• How to complete this task
Look below for the line containing "[200,307,241,318] arxiv: ->"; from there, print each line exactly up to and including the line containing "[961,194,1005,209] file, it", and stop.

• Given data
★ ★ ★

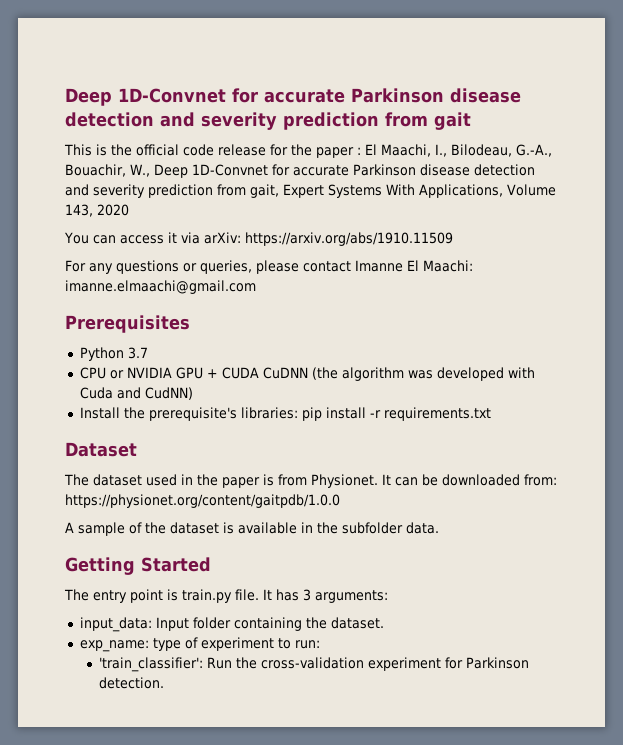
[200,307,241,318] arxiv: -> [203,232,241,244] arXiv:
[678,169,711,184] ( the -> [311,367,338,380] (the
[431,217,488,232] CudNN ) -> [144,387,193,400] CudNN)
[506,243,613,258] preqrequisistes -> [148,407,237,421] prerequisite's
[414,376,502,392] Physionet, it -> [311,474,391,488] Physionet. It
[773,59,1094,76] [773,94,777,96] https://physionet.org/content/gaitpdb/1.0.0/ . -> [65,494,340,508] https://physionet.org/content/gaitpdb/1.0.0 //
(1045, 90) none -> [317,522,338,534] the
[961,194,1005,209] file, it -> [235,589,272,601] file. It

★ ★ ★

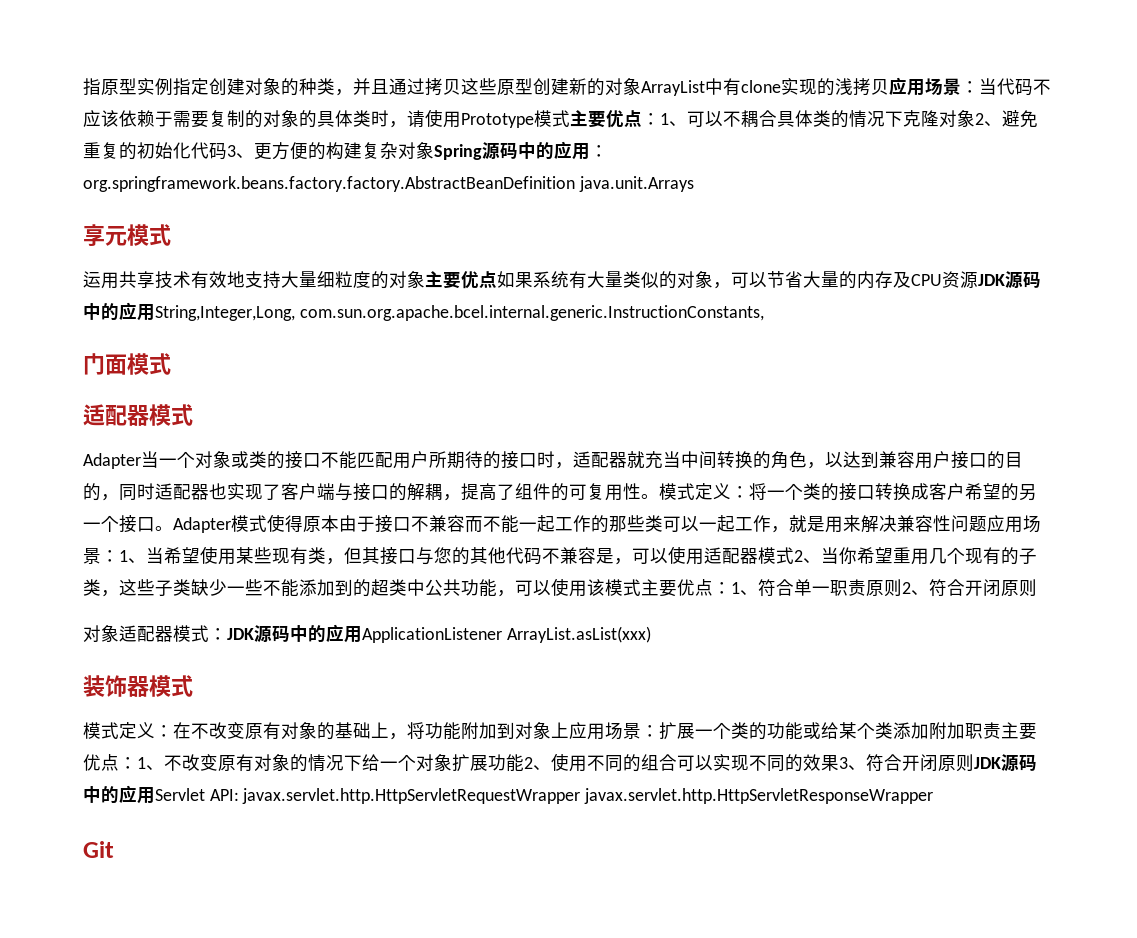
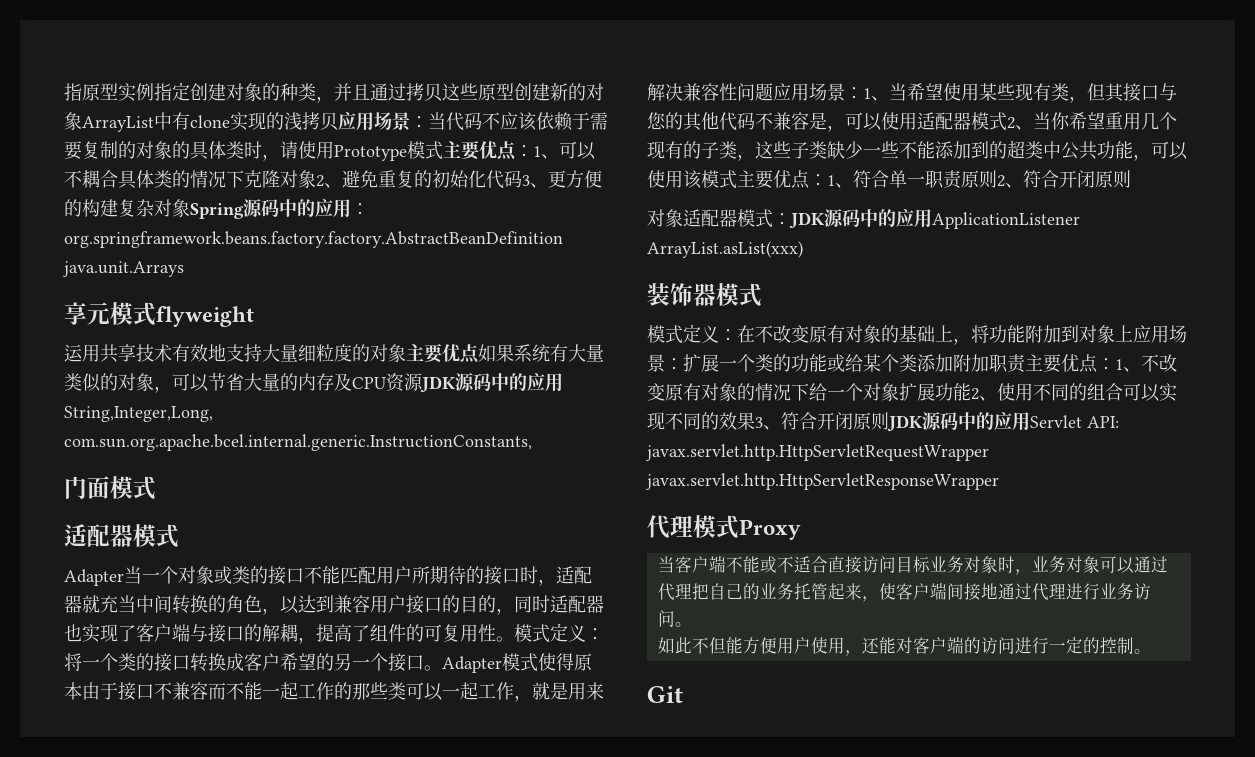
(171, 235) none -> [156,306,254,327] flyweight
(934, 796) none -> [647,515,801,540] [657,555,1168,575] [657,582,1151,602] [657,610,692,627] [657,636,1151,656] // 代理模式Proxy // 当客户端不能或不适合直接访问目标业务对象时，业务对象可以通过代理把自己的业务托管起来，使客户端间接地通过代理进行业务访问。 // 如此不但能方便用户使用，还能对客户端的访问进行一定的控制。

★ ★ ★

• Result of the task
[200,307,241,318] arxiv: -> [203,232,241,244] arXiv:
[678,169,711,184] ( the -> [311,367,338,380] (the
[431,217,488,232] CudNN ) -> [144,387,193,400] CudNN)
[506,243,613,258] preqrequisistes -> [148,407,237,421] prerequisite's
[414,376,502,392] Physionet, it -> [311,474,391,488] Physionet. It
[773,59,1094,76] [773,94,777,96] https://physionet.org/content/gaitpdb/1.0.0/ . -> [65,494,340,508] https://physionet.org/content/gaitpdb/1.0.0 //
(1045, 90) none -> [317,522,338,534] the
[961,194,1005,209] file, it -> [235,589,272,601] file. It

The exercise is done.